US officials said that at the height of last year’s “fighting season” more than 400 army and police were being killed in action every month, while the Afghan government does not release figures — to avoid damaging public morale.

“I was very happy being a soldier,” Ahmad told AFP as he struggled with his new prosthetic limb at an International Committee of the Red Cross (ICRC) orthopaedic centre in Gulbahar, 75km north of Kabul.

“I have heard no news of any compensation or pension. I was not receiving any treatment at all, so my family brought me here. The army didn’t do anything.”

Ahmad is still receiving his 12,000 Afghani (US$215) monthly salary but doesn’t know who will pay for any follow-up medical treatment and doubts whether the army will find him a desk job.

“It is a good feeling to be moving again,” he said, sweating slightly as he gripped a handrail and took cautious side-steps. “It is only my second day. It is difficult.”

TORN TO SHREDS

Ahmad was in charge of an army checkpoint in the flashpoint district of Panjwayi when his left leg was torn to shreds below the knee.

“A civilian had been slightly injured by an explosion,” Ahmad recalled.

“He came back, wanting a witness letter explaining how he had been hurt, so I took a few steps away to write it, and the mine exploded under me.”

Ahmad was taken by car to the nearest military hospital and then flown, two days later, by a small Afghan plane to Kabul to be operated on.

In some ways, he was lucky.

There have been many accounts of Afghan soldiers bleeding to death from even minor battle wounds while waiting for air evacuation by the skeletal Afghan air force or the declining number of US helicopters.

“I lost several friends in Kandahar,” Ahmad said. “We were stronger than the Taliban, but they planted a lot of mines.”

Like all amputees treated by the ICRC, Ahmad is being taught to walk again by former patients who have also lost limbs.

“Every day we have soldiers and police who come in, very severely wounded. We do receive a lot,” said Alberto Cairo, the Italian head of ICRC’s rehabilitation program, which has centers in Gulbahar, Kabul and five other cities.

“The military hospitals ask us if we are ready to take their patients, and we always say ‘yes.’ Sometimes they are brought in by military vehicles, but soldiers receive the same treatment as everyone else,” Cairo said

Last year, the ICRC registered 1,500 new patients who were direct victims of war in Afghanistan.

There are fears that the toll of wounded soldiers and police will rise further this year, with Taliban militants likely to target presidential elections in April and as NATO combat troops complete their withdrawal by December.

LONG LEGACY OF WAR

General Joseph Dunford, NATO’s top commander in Afghanistan, has repeatedly warned that high casualty rates threaten the sustainability of the 350,000-strong Afghan security forces.

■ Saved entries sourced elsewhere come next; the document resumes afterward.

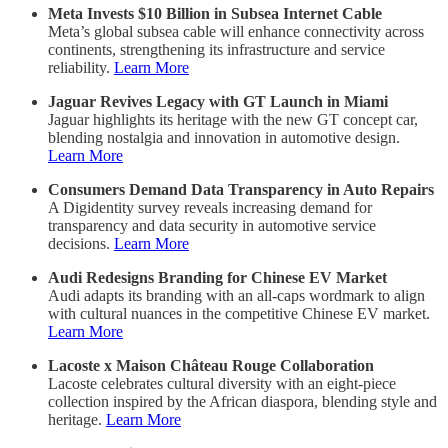
Meta Invests $10 Billion in Subsea Internet Cable
Meta’s global subsea cable will enhance connectivity across
continents, strengthening its infrastructure and service
reliability.
Learn More
Jaguar Revives Legacy with GT Launch in Miami
Jaguar highlights its heritage with the new GT concept car,
blending nostalgia and innovation in automotive design.
Learn More
Consumers Demand Data Transparency in Auto Repairs
A Digidentity survey reveals increasing demand for
transparency and data security in automotive service
decisions.
Learn More
Audi Redesigns Branding for Chinese EV Market
Audi adapts its branding with an all-caps wordmark to align
with cultural nuances in the competitive Chinese EV market.
Learn More
Lacoste x Maison Château Rouge Collaboration
Lacoste celebrates cultural diversity with an eight-piece
collection inspired by the African diaspora, blending style and
heritage.
Learn More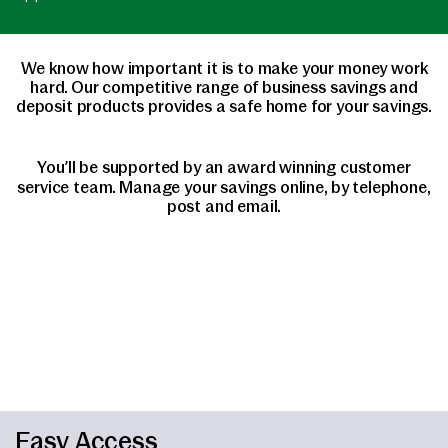
We know how important it is to make your money work
hard. Our competitive range of business savings and
deposit products provides a safe home for your savings.
You’ll be supported by an award winning customer
service team. Manage your savings online, by telephone,
post and email.
Easy Access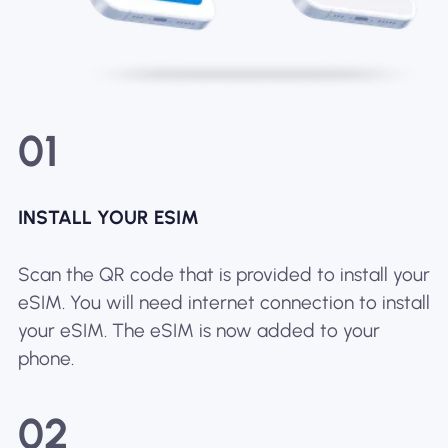
01
INSTALL YOUR ESIM
Scan the QR code that is provided to install your
eSIM. You will need internet connection to install
your eSIM. The eSIM is now added to your
phone.
02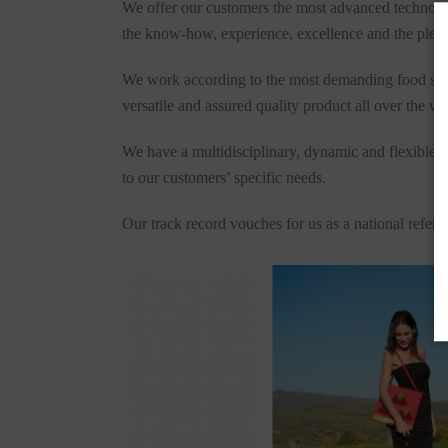
We offer our customers the most advanced technologie
the know-how, experience, excellence and the pleasu
We work according to the most demanding food safety
versatile and assured quality product all over the wo
We have a multidisciplinary, dynamic and flexible t
to our customers’ specific needs.
Our track record vouches for us as a national refer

But General Mohammed Zahir Azimi, spokesman for the defense ministry, dismissed suggestions that poor medical care left many Afghan army and police feeling abandoned on the frontlines.

“We are coping well with this situation of wounded soldiers, and have enough trained medical staff in every unit. Of course, we are trying to increase capacity,” he told AFP.

“The decline in US helicopters has had an effect on transporting the wounded, but with the arrival of two C-130s (large transport planes) we have been able to compensate to a good extent.”

A NATO spokesman said that the Afghan air force had transported 1,540 battlefield casualties last year — up from only 392 in 2012.

At the orthopedic centre in Gulbahar, the long legacy of war is clear as Sergeant Ahmad learns to master his new leg alongside civilian victims of landmines and discarded ordinance.

Annifar is in to have her artificial leg adjusted, 27 years after she stepped on a Soviet-era mine.

Marzai, 24, tells of how she is now an ICRC trainer after losing a leg 12 years ago when a left-over shell exploded in her village. “I tell new amputees that they are not alone, that they can have a good, full life,” said Marzai.

For Ahmad, it is only the ICRC rehabilitation program and his family’s support that provide a ray of hope.

“I’d like to be useful, to work,” he said. “I have come here to find out whether that might be possible.”